Aim of the task: If a line in the listing below contains "down", return that line.

Data provided:

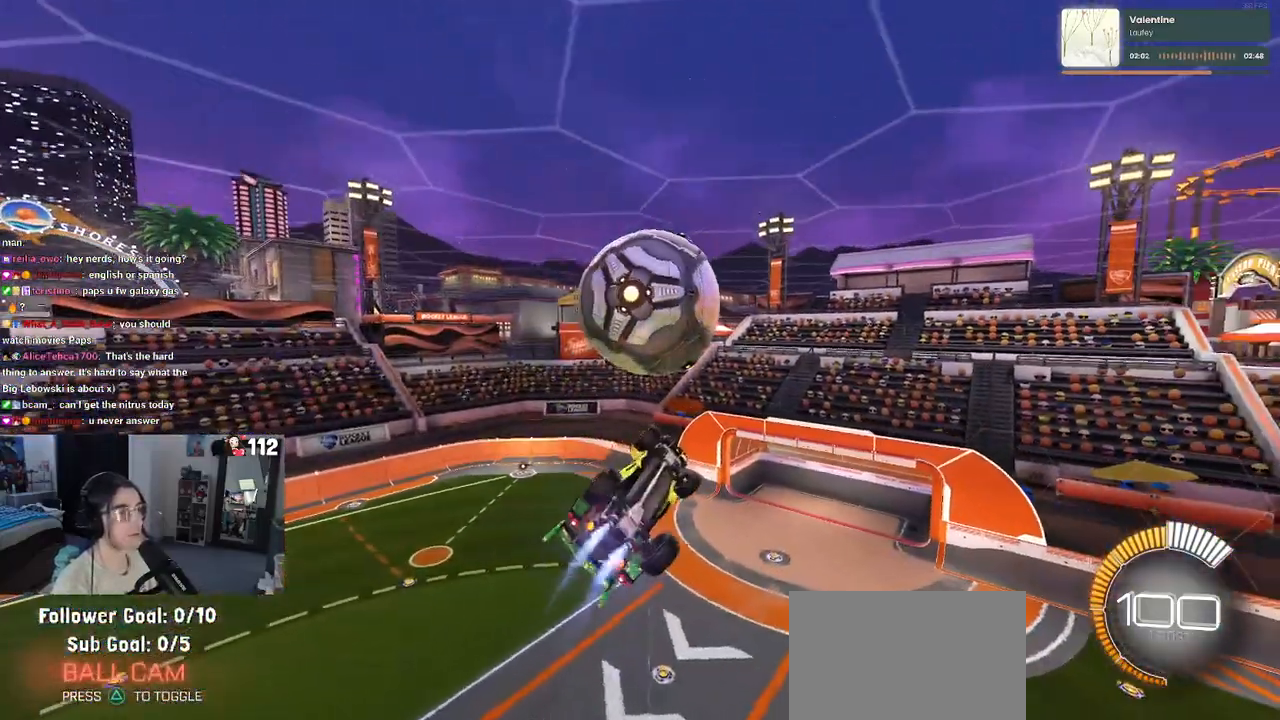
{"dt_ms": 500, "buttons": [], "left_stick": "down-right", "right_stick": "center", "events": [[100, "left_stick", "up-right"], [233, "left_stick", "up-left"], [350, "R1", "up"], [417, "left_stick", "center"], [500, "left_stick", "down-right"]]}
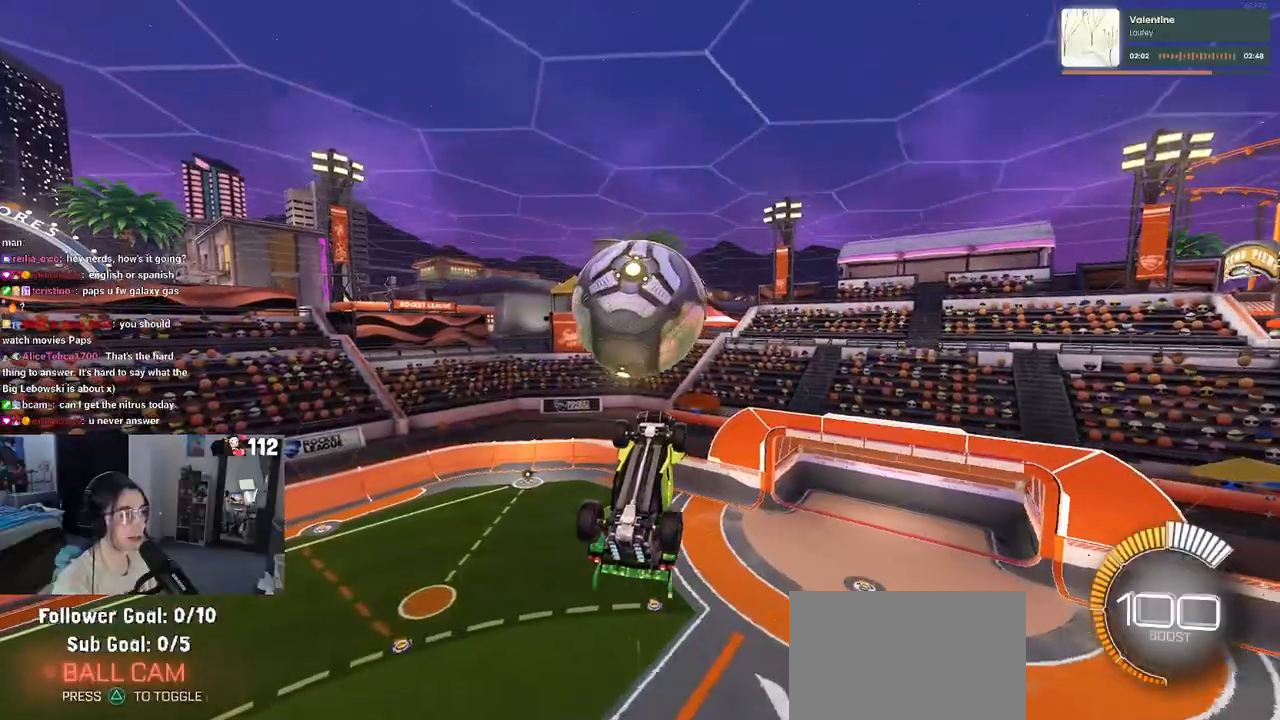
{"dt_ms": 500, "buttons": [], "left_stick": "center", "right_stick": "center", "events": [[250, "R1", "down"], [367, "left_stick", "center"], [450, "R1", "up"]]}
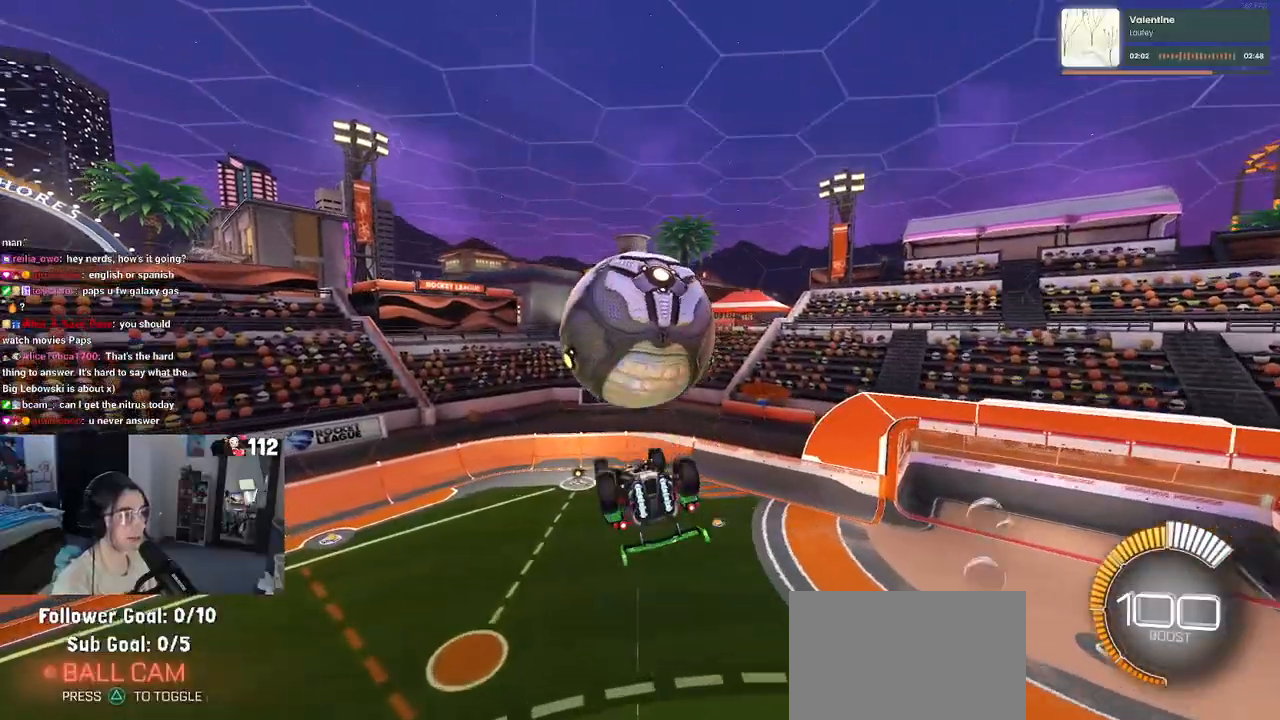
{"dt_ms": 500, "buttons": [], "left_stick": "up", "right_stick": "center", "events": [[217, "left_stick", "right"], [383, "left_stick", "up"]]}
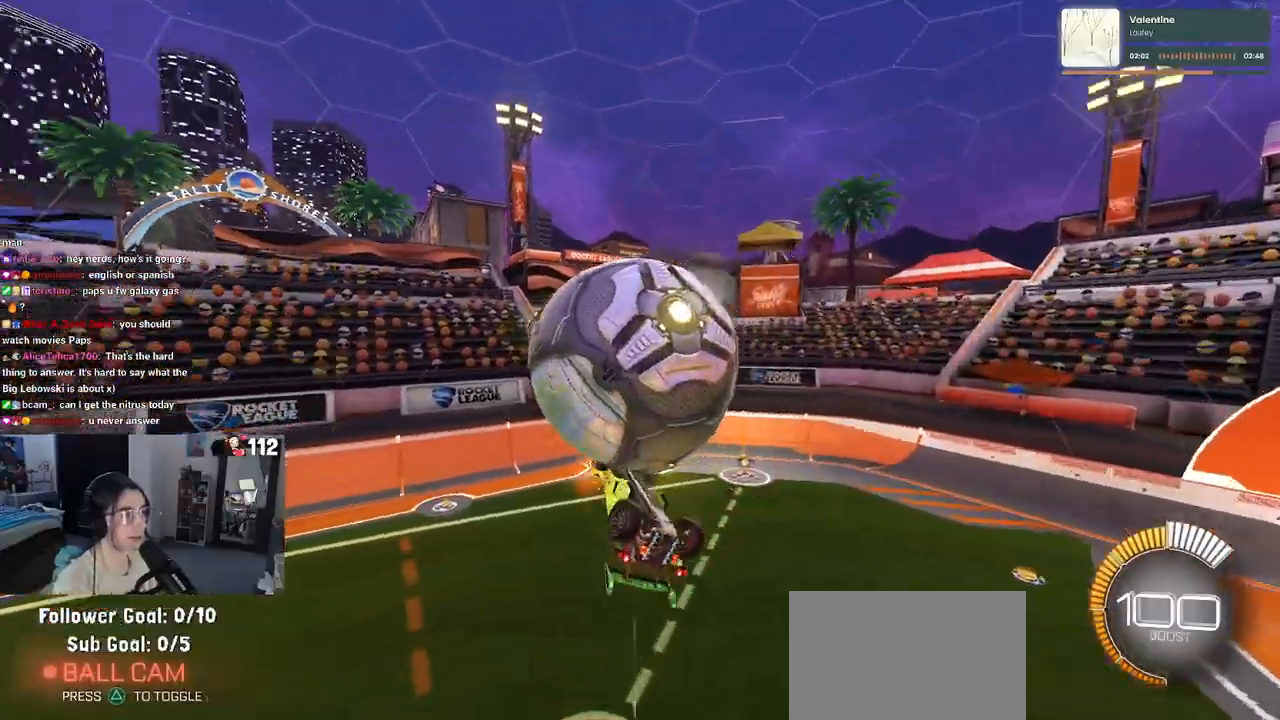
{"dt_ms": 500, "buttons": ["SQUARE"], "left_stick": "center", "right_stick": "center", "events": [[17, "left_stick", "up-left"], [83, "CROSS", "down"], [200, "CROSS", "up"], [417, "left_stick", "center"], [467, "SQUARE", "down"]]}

Solution below:
{"dt_ms": 500, "buttons": [], "left_stick": "down-right", "right_stick": "center", "events": [[100, "left_stick", "up-right"], [233, "left_stick", "up-left"], [350, "R1", "up"], [417, "left_stick", "center"], [500, "left_stick", "down-right"]]}
{"dt_ms": 500, "buttons": [], "left_stick": "center", "right_stick": "center", "events": [[250, "R1", "down"], [367, "left_stick", "center"], [450, "R1", "up"]]}
{"dt_ms": 500, "buttons": ["SQUARE"], "left_stick": "center", "right_stick": "center", "events": [[17, "left_stick", "up-left"], [83, "CROSS", "down"], [200, "CROSS", "up"], [417, "left_stick", "center"], [467, "SQUARE", "down"]]}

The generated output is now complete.